In "It's Only Money," a rash of counterfeit bills circulating in the neighborhood propels Towne to investigate on his own, harassing a shifty neighbor two doors down, while ignoring the nice old couple next door, whose counterfeiting press is cleverly disguised amidst regular household items. In "The Regency Club," the attentions of a manipulative society woman with an ulterior motive go to Towne's head and he starts dressing up and making new lifestyle demands on Randy and Sarge. In "Dimples," a grandmother on Towne's floor intercepts a mash note sent by Randy to her granddaughter and thinks the elder Towne meant it for her and, flattered by the attention, reacts accordingly. It's pretty funny and Zasu Pitts, a onetime silent star who plays the grandmother, is an old hand at this kind of comedy. One of the kids makes a comment about older men and younger women that would never make it into a sitcom today.
In "June Thursday," Towne decides to show off how influential he is by pushing the career of Gretchen Clayhipple (Patricia Blair), an aspiring actress working as a Cigarette Girl at his club, except that he gives her a new name--dubbing her "June Thursday" in his column—without bothering to tell her! A rival columnist (Jerome Cowan) smells hoax and demands to meet Miss Thursday, an arrangement that proves difficult when the girl heads back to her rural hometown in frustration, prompting a trip to hillbilly country by Towne and his assistant, Elliot. The backwoods stereotypes are poured on thickly as Towne attempts to communicate with the actress's family, a bunch of Li'l Abner/Hatfield-and-McCoy-types who shoot at "revenooers" without a second's hesitation. Yet, in "The Regency Club," the ultra-rich are portrayed with equally outlandish stereotypes, with one Lord Haverstock continually peppering Towne with questions, comments and reprimands in a thick, unintelligible upper-class British patois. It's all pretty ridiculous, but is played with such flair by O'Keefe and the supporting players that I couldn't help smiling throughout. I enjoyed watching the normally unflappable O'Keefe flail about.
Eloise Hardt deserves note for playing the press agent, Karen Hadley. She's a mature and attractive professional who's smart and clever and often comes up with the solution to Towne's dilemmas. That Towne takes her interest in him for granted and throws himself after whatever female character passes through the landscape shows what a fool he is.
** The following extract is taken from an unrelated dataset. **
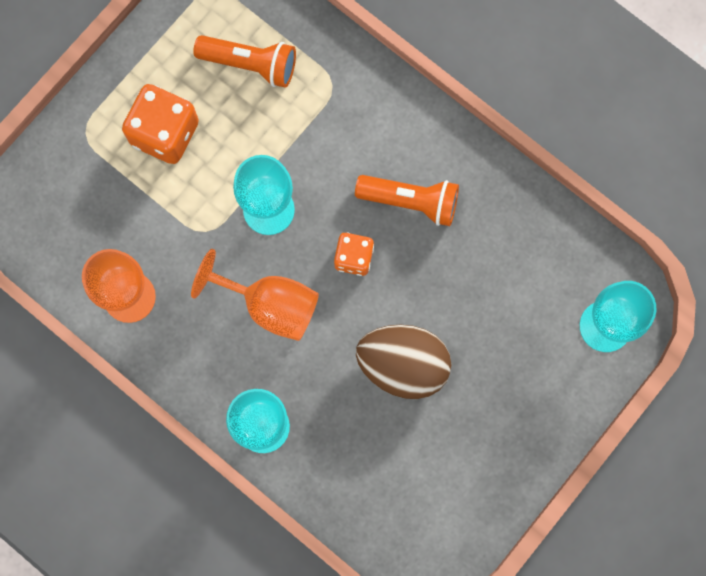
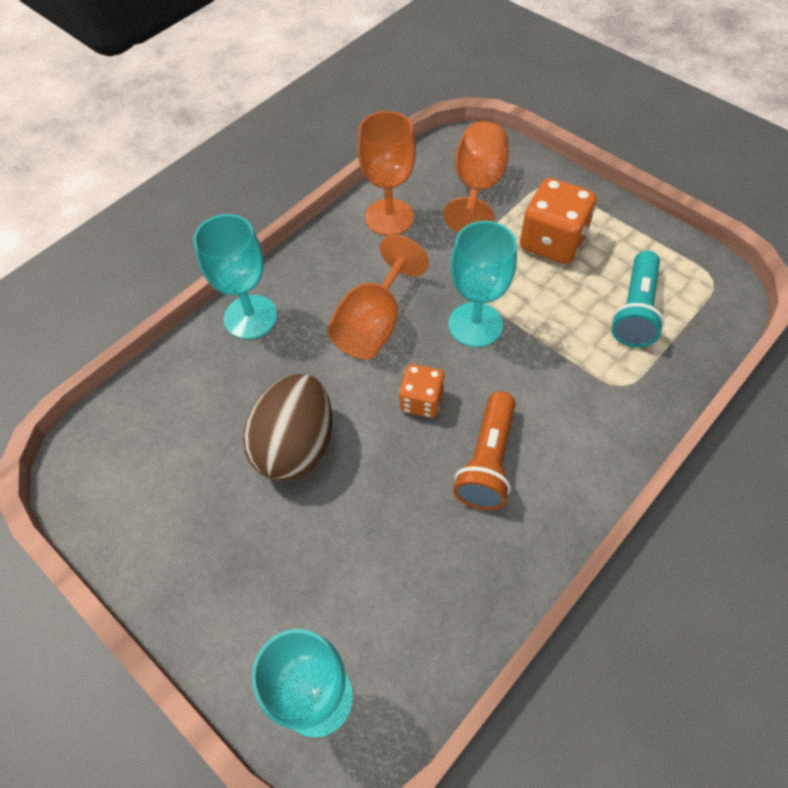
camera: 95 degrees right, 20 degrees down
(87, 205) = (477, 187): none -> orange goblet
(250, 64) = (635, 310): orange flashlight -> turquoise flashlight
The IMDb synopsis describes O'Keefe's character as a "Los Angeles widower," even though it's pretty clear from the episodes I saw that Towne lives and works in New York. In "June Thursday," he compliments the budding actress on her recent performance in an Off-Broadway show and assures her she'll be on Broadway very soon. This dialogue would make no sense in a Los Angeles setting. The old-money social elite depicted in "The Regency Club" doesn't quite exist like that in new-money L.A. Also, the animated opening credits definitely portray a New York street setting and O'Keefe and his son and housekeeper live in what is obviously a Manhattan high-rise apartment.
Dennis O'Keefe was one of those all-purpose leading men who specialized in light comedy (HI DIDDLE DIDDLE, BREWSTER'S MILLIONS), but could also be found in film noir (RAW DEAL, T-MEN), war movies (THE FIGHTING SEABEES), westerns (PASSAGE WEST), crime (CHICAGO SYNDICATE), horror (THE LEOPARD MAN), musicals (SENSATIONS OF 1945), and globe-trotting adventure (DRUMS OF TAHITI). He started out as a bit player in 1930 and worked steadily for a decade before becoming a leading man, mostly in lower-budgeted studio pictures. He got better parts after the war, but after 1955 most of his work was in television. This show marked his last leading role. He died at the age of 60 in 1968, largely forgotten by then.